**What the exercise asks**
Across the records below, how many lines contain the string "visible"? Give the number by itself.

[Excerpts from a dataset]
+---+
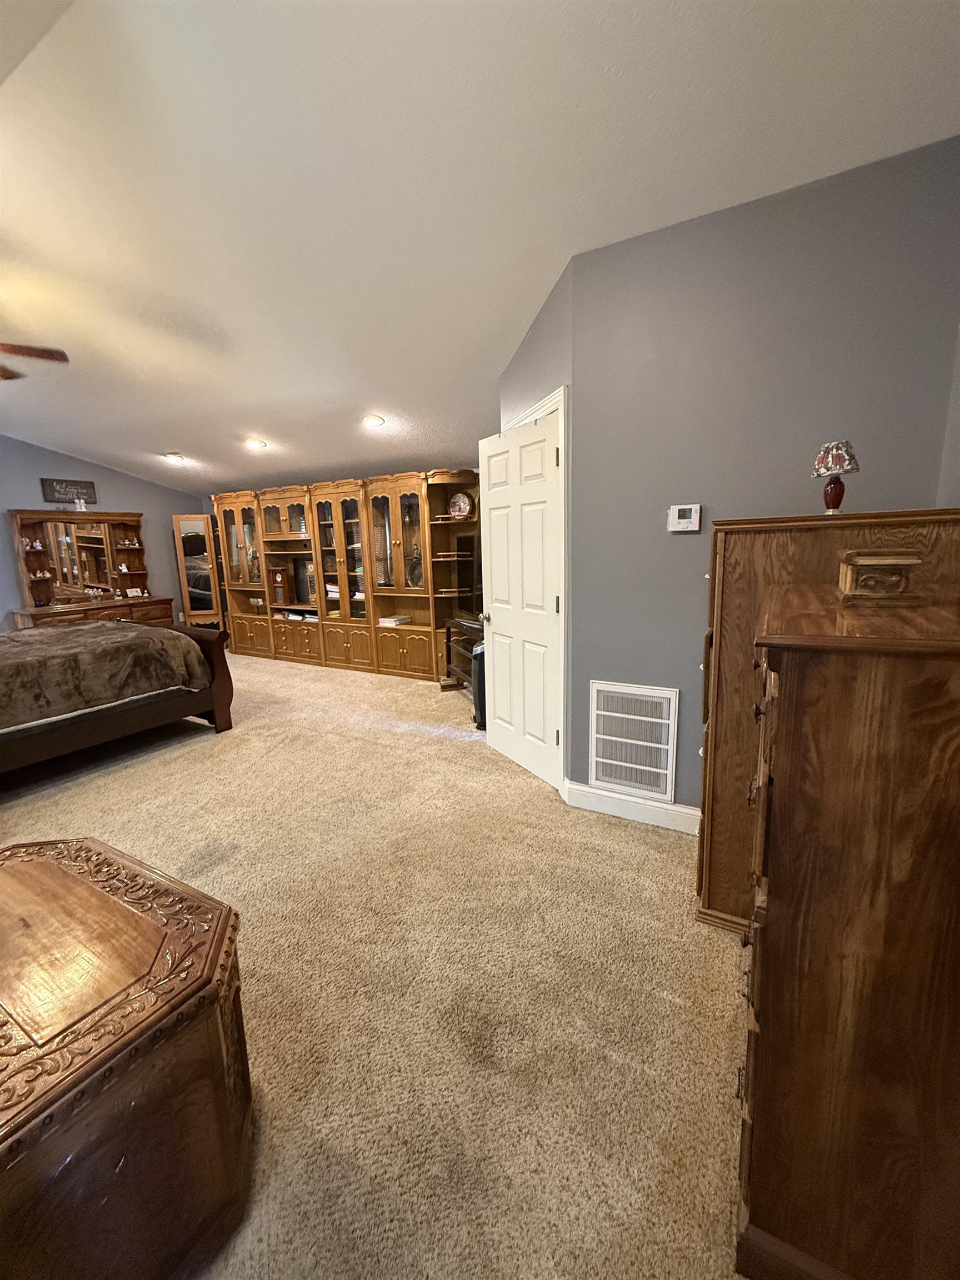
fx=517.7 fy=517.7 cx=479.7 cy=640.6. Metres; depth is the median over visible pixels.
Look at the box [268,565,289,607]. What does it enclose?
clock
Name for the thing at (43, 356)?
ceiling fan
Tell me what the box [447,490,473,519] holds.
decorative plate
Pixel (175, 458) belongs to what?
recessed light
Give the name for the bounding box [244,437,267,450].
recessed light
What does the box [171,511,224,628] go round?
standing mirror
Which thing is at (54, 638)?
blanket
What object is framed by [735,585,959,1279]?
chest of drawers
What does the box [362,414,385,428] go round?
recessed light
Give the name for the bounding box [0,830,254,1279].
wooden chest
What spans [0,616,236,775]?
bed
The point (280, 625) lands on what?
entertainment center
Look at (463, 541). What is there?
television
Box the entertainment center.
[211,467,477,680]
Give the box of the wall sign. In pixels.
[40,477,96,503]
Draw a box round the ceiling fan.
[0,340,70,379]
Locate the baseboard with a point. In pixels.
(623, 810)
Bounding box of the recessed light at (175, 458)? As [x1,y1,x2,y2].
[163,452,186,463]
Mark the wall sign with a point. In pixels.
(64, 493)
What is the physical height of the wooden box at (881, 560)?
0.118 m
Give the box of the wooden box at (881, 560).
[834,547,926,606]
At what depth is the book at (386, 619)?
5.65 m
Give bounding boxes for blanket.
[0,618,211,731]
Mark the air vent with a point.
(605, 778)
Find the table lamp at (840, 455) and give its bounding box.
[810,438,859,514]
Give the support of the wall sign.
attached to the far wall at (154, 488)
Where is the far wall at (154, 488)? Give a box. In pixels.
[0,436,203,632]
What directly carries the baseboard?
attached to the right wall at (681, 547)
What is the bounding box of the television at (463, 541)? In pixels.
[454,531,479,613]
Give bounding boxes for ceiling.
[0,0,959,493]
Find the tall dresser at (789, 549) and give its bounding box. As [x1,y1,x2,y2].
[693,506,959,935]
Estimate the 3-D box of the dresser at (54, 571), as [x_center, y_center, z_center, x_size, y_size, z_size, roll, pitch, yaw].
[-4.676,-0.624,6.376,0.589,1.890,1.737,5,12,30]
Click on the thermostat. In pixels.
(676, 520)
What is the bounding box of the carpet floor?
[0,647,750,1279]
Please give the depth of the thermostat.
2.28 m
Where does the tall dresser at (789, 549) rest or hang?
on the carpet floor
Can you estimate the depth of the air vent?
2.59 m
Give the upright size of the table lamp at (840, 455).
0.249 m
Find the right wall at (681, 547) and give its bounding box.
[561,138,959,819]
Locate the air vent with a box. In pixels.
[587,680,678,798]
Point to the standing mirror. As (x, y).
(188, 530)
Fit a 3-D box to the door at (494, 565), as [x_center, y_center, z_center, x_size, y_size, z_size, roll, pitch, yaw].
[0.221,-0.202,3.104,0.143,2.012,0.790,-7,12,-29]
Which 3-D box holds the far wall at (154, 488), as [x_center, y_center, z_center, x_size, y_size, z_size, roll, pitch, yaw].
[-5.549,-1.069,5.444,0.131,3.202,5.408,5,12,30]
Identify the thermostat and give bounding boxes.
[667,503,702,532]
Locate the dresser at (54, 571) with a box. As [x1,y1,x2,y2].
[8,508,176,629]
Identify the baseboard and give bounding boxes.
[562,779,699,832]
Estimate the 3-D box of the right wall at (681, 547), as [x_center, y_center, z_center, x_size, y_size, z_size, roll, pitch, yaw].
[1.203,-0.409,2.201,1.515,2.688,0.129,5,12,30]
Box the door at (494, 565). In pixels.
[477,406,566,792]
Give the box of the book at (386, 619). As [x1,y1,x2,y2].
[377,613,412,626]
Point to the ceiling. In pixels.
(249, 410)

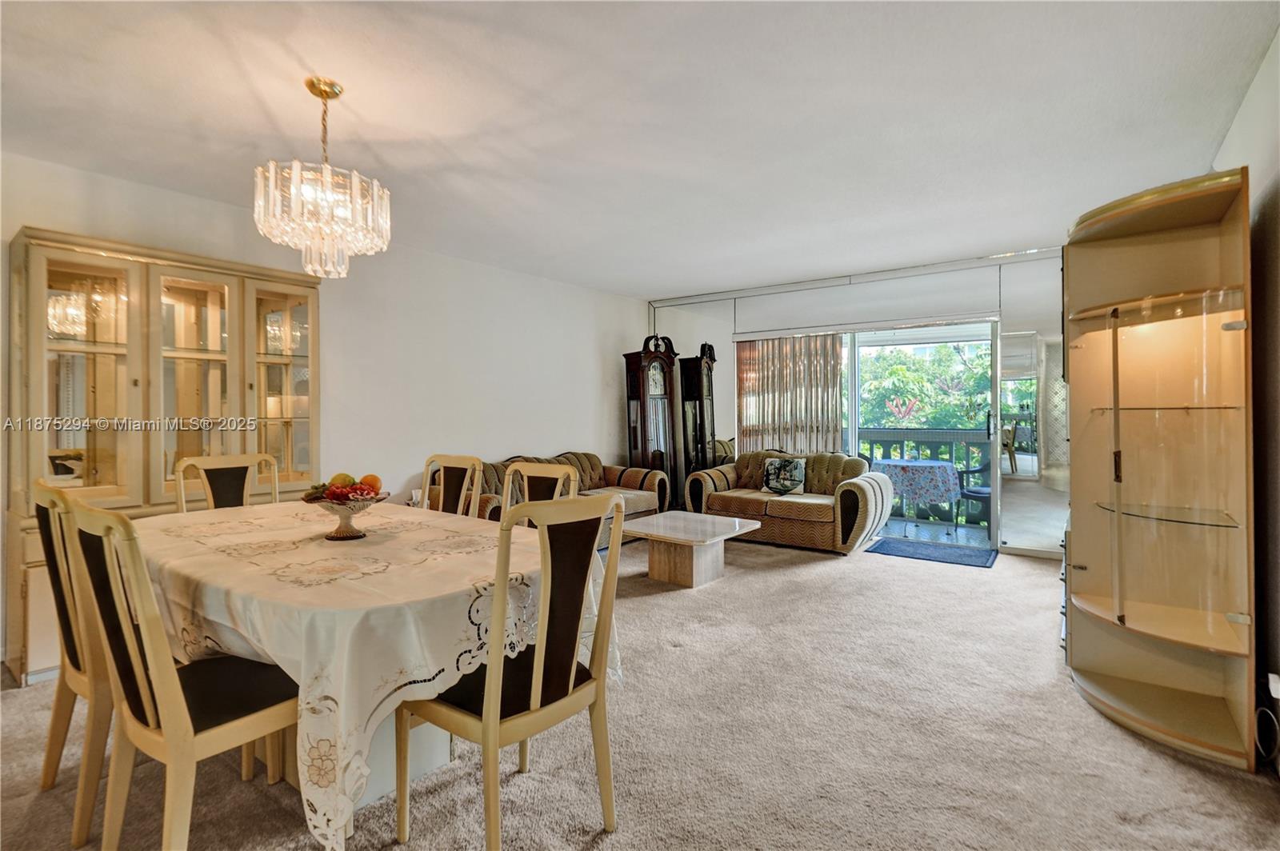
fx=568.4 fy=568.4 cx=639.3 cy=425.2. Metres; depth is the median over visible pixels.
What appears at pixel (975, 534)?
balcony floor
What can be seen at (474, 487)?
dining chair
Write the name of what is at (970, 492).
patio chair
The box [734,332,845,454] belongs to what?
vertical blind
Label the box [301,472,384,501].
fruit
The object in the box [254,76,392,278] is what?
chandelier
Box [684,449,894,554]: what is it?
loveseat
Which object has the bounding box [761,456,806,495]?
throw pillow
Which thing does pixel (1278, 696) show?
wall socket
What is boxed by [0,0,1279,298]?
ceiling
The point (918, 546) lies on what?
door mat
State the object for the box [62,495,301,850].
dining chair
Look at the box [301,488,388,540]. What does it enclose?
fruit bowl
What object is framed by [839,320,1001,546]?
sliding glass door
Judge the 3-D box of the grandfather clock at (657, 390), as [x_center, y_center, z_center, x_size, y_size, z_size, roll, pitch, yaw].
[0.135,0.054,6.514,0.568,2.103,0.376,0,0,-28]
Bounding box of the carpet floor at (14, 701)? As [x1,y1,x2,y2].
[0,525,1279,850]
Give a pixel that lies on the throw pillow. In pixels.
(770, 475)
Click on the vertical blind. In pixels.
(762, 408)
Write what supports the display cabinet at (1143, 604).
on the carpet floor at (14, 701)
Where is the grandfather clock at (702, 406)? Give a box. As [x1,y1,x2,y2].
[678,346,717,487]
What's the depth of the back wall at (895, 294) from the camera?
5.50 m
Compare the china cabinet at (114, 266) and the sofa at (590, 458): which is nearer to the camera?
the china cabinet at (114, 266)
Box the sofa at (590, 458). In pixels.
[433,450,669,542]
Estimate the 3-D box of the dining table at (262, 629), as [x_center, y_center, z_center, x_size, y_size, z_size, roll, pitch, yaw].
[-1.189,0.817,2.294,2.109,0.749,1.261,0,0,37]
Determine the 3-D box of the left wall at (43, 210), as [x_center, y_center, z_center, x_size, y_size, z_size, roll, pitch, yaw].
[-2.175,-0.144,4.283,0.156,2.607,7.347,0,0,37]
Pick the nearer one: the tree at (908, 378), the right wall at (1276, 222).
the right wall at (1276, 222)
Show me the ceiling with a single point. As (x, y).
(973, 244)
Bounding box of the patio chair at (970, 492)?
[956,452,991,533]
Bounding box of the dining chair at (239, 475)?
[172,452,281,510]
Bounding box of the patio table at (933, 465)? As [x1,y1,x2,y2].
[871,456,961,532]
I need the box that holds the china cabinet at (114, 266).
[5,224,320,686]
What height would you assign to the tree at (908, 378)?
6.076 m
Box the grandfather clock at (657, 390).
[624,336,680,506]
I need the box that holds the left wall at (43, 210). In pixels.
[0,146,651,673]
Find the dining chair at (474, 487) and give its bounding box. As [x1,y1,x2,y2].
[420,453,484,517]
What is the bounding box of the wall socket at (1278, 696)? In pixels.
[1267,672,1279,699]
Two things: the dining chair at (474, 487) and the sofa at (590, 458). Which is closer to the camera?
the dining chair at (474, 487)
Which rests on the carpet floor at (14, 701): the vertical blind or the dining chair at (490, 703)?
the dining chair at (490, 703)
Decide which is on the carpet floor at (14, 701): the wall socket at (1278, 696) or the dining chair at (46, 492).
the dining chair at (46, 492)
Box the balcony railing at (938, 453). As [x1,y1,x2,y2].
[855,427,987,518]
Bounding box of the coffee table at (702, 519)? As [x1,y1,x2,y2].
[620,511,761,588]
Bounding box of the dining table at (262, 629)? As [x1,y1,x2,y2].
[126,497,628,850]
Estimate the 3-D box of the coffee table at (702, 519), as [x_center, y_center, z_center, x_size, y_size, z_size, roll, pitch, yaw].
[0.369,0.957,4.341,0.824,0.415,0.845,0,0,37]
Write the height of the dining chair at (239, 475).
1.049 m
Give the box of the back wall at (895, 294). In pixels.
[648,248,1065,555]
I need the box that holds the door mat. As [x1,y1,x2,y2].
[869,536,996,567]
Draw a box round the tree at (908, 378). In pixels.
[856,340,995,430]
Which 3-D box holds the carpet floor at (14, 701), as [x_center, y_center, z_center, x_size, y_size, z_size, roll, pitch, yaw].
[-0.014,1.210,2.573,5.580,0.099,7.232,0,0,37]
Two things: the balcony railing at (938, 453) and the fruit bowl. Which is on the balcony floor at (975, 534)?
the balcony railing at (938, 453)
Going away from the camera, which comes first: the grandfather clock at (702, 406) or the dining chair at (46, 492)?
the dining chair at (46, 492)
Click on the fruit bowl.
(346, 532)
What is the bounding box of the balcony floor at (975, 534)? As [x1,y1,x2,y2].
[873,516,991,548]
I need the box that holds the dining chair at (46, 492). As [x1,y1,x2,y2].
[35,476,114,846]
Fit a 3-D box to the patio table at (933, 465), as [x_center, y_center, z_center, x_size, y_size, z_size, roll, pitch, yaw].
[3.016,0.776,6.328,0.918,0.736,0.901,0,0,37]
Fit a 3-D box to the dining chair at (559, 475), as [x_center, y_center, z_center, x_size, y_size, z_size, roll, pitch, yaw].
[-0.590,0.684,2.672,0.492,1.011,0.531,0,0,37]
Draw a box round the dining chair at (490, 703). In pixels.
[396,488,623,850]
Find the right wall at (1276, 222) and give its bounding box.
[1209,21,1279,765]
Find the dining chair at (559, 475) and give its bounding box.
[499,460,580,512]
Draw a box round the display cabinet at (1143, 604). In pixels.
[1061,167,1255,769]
+---+
**Exercise output**
2